De leur côté, les syndicats de Renault tirent la sirène d’alarme. Ils pourraient demander la convocation d’un CHSCT (comité d’hygiène, de sécurité et des conditions de travail) dans le groupe afin d’exiger une expertise sur les raisons du drame… Et établir ou non un lien avec les conditions de travail. A 11 heure ce jeudi, la coordination des syndicats CGT Renault organisait une conférence de presse. Réalisé par le cabinet d’expertise Technologia, un rapport de 150 pages avait été remis, fin octobre, au CHSCT du technocentre, après questionnaires et entretiens auprès de 6 000 des 11 000 personnes travaillant à Renault Guyancourt. Les conclusions étaient que 31,2 % des cadres et ingénieurs sont « sous tension » engendrant un niveau de risques psychosociaux « particulièrement élevé ». Un taux trois fois plus important que la moyenne nationale (10,3 %) calculée par l’INSERM pour cette catégorie socioprofessionnelle. Selon le cabinet, ces situations de tension sont « fortement liées au manque de reconnaissance », dû à « un déficit de soutien dans les situations difficiles » et « à des perspectives de promotion limitées ». Sont aussi retranscrites dans le rapport des souffrances liées au manque de temps et d’effectifs.

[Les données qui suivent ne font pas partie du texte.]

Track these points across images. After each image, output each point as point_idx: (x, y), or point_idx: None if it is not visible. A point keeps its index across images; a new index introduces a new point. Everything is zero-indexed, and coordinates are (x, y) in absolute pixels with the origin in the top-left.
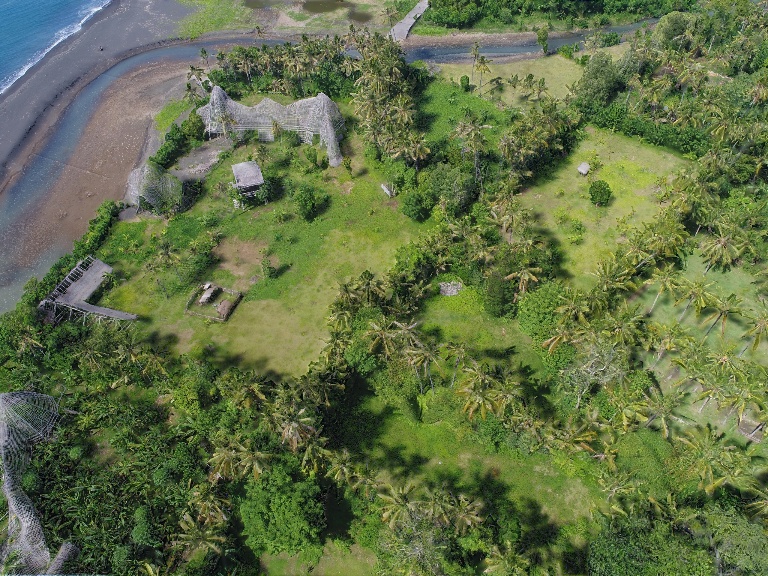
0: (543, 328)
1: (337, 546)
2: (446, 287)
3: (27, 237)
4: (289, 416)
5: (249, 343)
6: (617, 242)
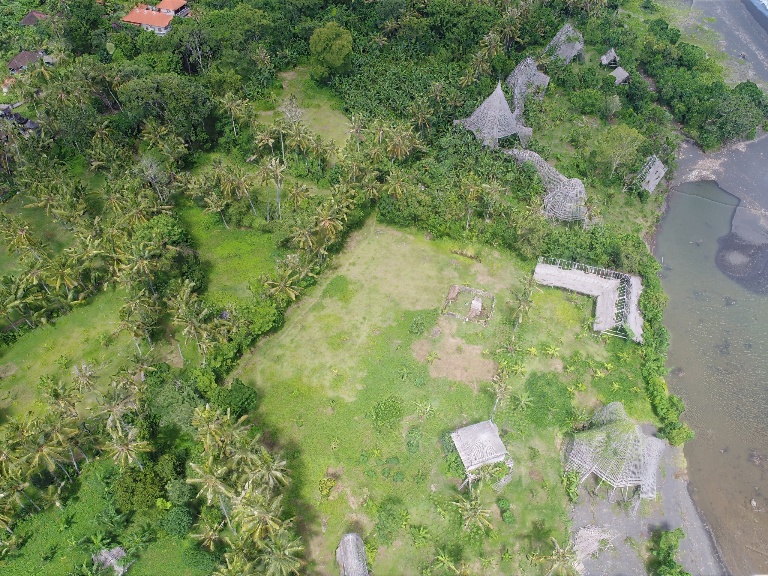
0: None
1: None
2: None
3: (767, 415)
4: None
5: (422, 270)
6: (14, 370)
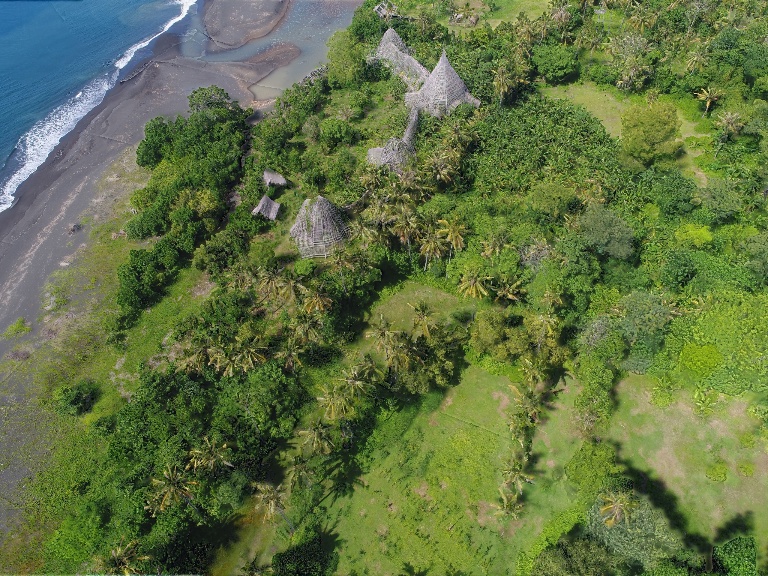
0: (666, 1)
1: (575, 85)
2: (597, 11)
3: (326, 6)
4: (564, 0)
5: None
6: None
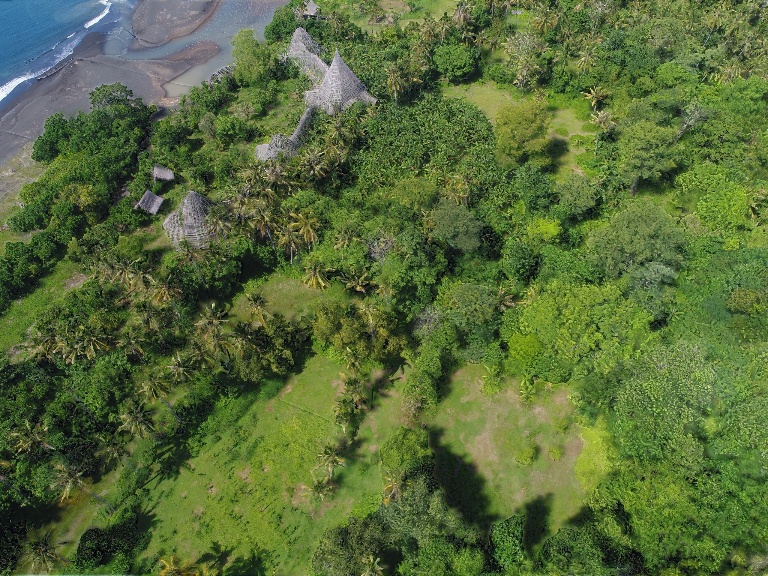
0: (574, 3)
1: (477, 84)
2: (515, 12)
3: (254, 6)
4: (461, 1)
5: None
6: None
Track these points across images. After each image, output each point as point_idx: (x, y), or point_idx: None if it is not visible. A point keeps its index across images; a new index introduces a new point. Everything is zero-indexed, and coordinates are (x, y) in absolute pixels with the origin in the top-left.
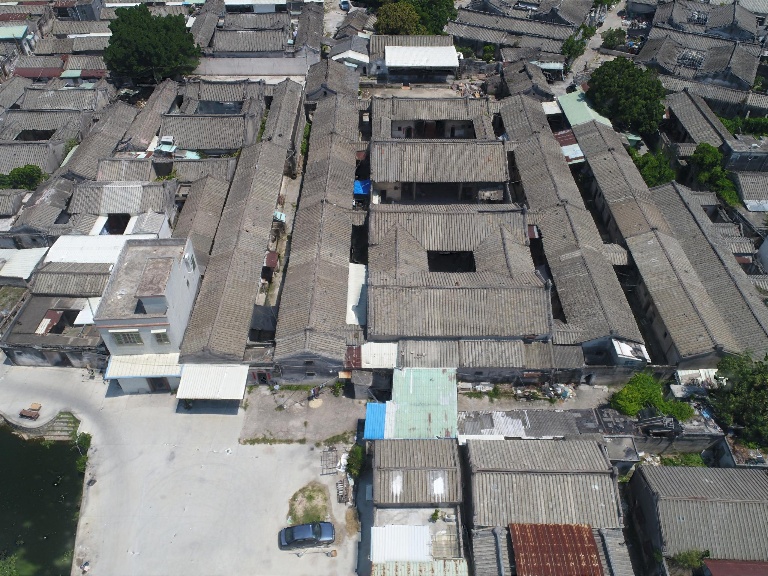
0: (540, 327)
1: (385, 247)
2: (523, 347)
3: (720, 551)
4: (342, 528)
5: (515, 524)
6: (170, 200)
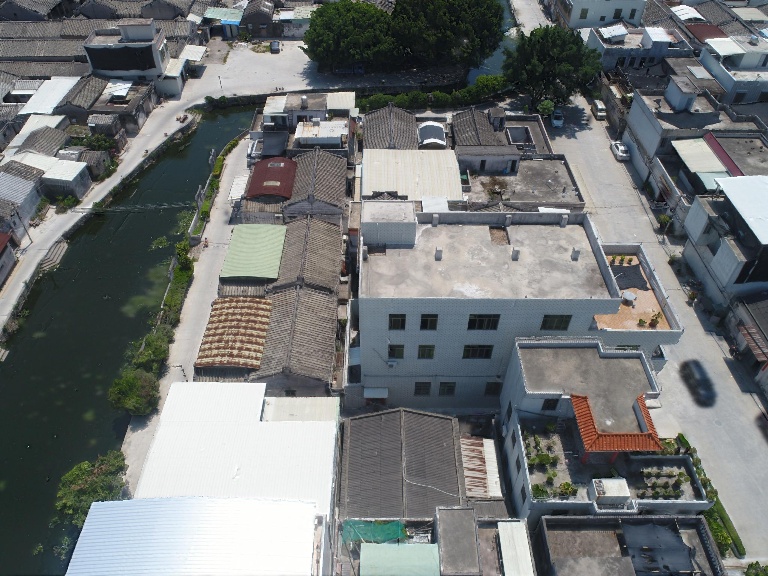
0: None
1: (122, 6)
2: None
3: None
4: None
5: None
6: None
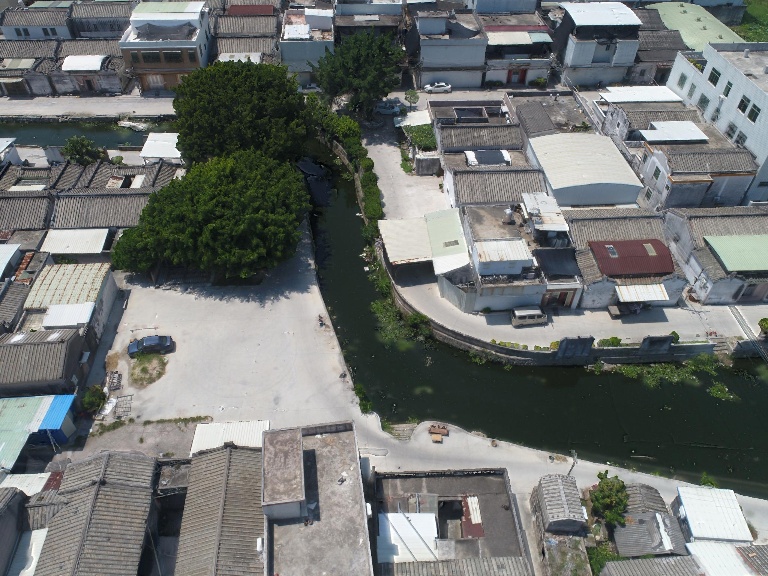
0: None
1: None
2: None
3: None
4: (122, 357)
5: None
6: None
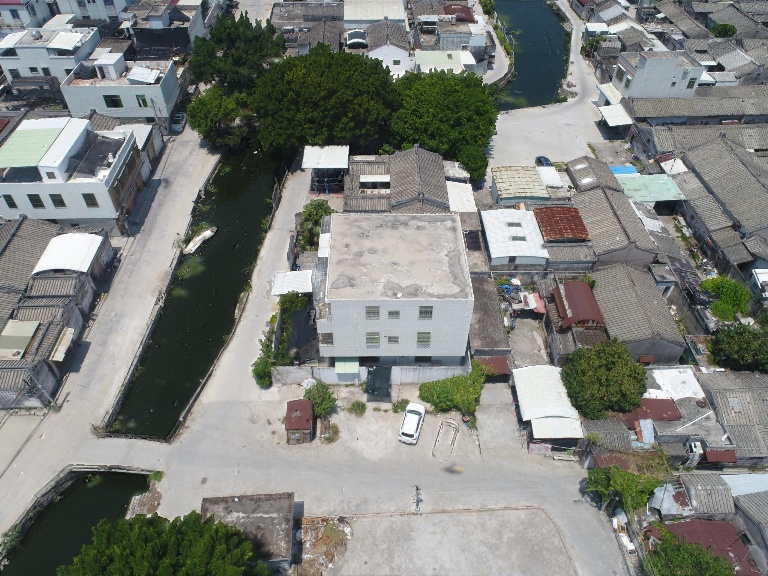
0: (749, 223)
1: None
2: (727, 225)
3: (600, 298)
4: None
5: (578, 210)
6: (754, 79)
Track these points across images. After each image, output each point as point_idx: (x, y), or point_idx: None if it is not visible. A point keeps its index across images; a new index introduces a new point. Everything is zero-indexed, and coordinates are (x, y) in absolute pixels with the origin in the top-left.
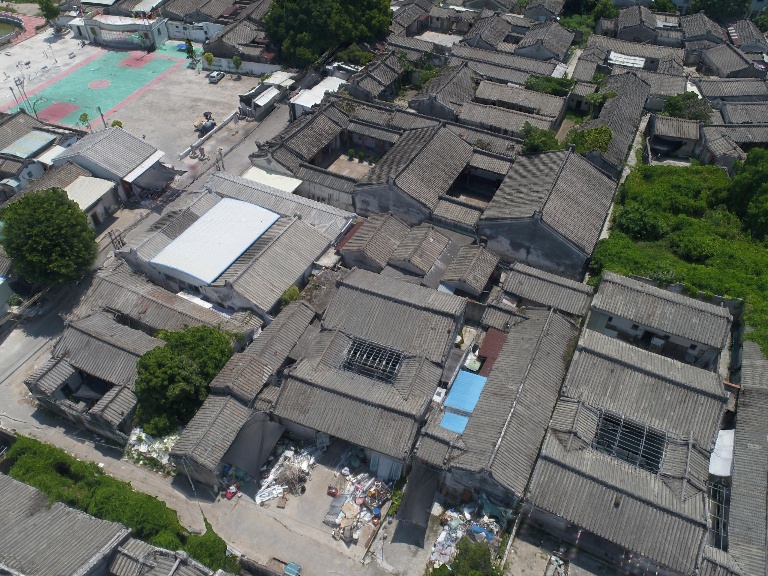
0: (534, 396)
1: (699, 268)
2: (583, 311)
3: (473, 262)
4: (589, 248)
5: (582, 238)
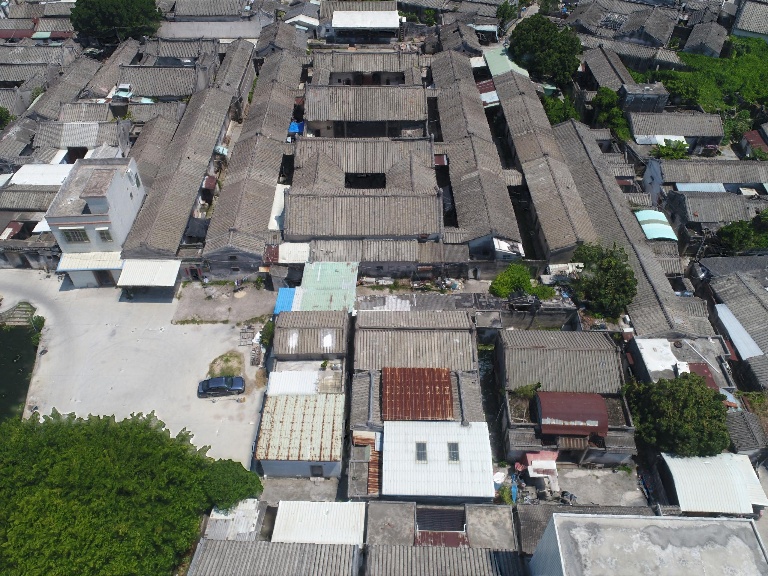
0: (625, 7)
1: (755, 57)
2: (689, 24)
3: (705, 2)
4: (743, 27)
5: (749, 24)
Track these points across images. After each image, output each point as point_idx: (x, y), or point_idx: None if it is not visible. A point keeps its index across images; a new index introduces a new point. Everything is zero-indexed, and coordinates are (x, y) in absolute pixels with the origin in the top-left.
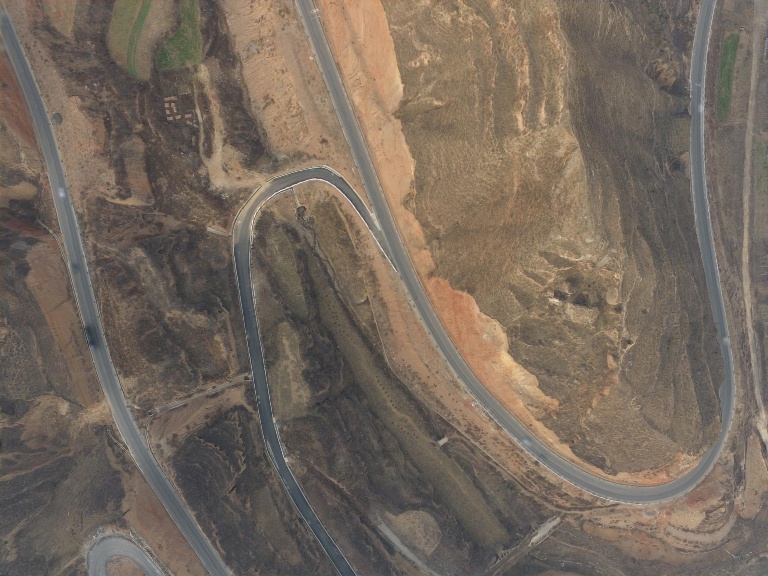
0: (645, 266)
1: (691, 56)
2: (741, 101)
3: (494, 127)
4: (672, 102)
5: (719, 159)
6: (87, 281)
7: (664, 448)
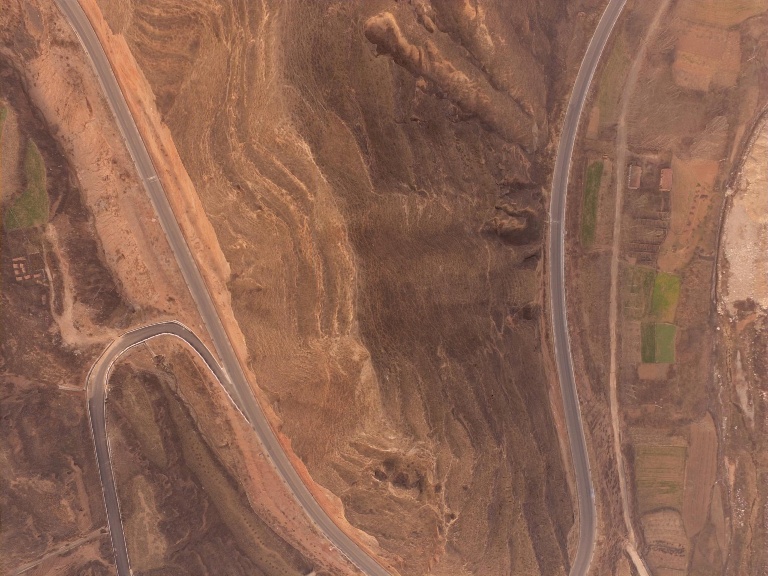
0: (462, 446)
1: (551, 189)
2: (606, 228)
3: (298, 326)
4: (514, 254)
5: (585, 286)
6: None
7: None
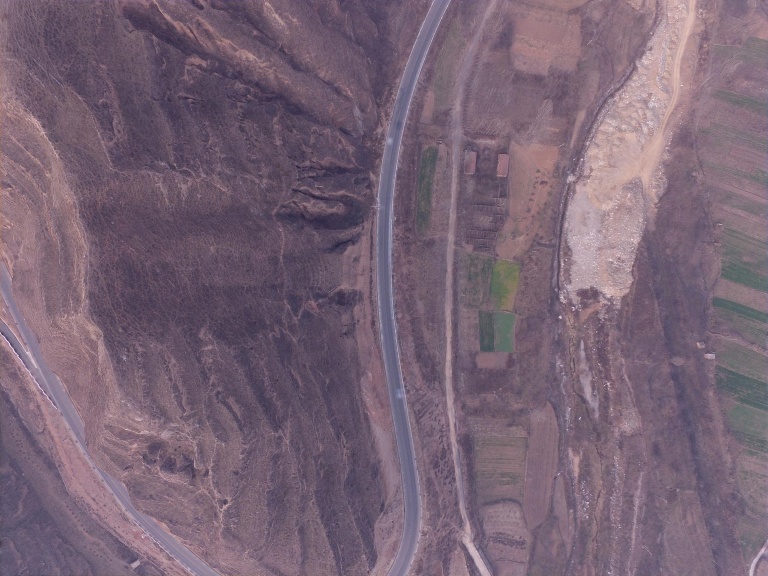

Dans le même temps, un rapport vient d’être remis mercredi au ministre du travail, Xavier Bertrand, sur « la détermination, la mesure et le suivi des risques psychosociaux au travail ». Est-ce les élections ou les suicides en série chez Renault comme chez PSA ? Toujours est-il que le ministre a reconnu que le travail « s’il est source d’émancipation et de promotion, est aussi source de stress et de souffrance », et que ce stress a « un coût social et humain » mais aussi et surtout « un coût économique ». Le ministre a affirmé son objectif de hisser la France « au niveau des meilleurs Européens en termes de prévention ». Pourtant, les premières préconisations du rapport visent à trouver un « consensus » : « Nous pensons qu’il faut observer avant d’expliquer, car à rechercher d’abord les causes sans avoir convenu de leur observation, on entre dans les débats sur les responsabilités, ce qui empêche tout dialogue constructif ». Le psychiatre Patrick Légeron, l’un des experts du rapport, a résumé : « il faut faire attention, ce sujet est très émotionnel et idéologique ». En clair, il s’agit d’éviter d’aborder les questions d’organisation du travail ou encore la qualification de certains suicides en accidents du travail. Bref, les sujets qui fâchent.
Xavier Bertrand a annoncé qu’une « grande enquête nationale » allait être lancée, pour identifier les secteurs les plus touchés. Enfin, il a émis l’idée de
« négociations obligatoires avec les partenaires sociaux pour la détection et la prévention », au printemps.